▸ Required work: Copy out each line below containing "kiếm".

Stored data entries
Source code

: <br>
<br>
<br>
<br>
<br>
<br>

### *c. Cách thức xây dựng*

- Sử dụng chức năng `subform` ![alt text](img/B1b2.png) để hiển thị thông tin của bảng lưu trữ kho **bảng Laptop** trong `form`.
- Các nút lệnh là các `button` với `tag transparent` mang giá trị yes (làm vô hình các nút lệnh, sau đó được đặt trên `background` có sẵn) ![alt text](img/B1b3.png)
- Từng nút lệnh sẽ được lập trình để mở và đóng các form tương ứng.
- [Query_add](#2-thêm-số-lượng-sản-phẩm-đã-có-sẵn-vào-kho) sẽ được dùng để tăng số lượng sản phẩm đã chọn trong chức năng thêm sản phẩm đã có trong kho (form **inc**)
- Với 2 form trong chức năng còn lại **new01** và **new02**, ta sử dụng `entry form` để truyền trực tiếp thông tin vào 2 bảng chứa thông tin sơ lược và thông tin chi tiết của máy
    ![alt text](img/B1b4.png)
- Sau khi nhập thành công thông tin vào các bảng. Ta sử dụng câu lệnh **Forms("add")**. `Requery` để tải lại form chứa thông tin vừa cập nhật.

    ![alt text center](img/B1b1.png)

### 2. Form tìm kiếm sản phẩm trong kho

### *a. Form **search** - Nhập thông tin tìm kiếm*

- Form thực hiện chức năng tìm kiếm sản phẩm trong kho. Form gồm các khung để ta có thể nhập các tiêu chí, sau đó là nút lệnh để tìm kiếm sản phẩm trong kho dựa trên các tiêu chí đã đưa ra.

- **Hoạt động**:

▸ Output:
### 2. Form tìm kiếm sản phẩm trong kho
### *a. Form **search** - Nhập thông tin tìm kiếm*
- Form thực hiện chức năng tìm kiếm sản phẩm trong kho. Form gồm các khung để ta có thể nhập các tiêu chí, sau đó là nút lệnh để tìm kiếm sản phẩm trong kho dựa trên các tiêu chí đã đưa ra.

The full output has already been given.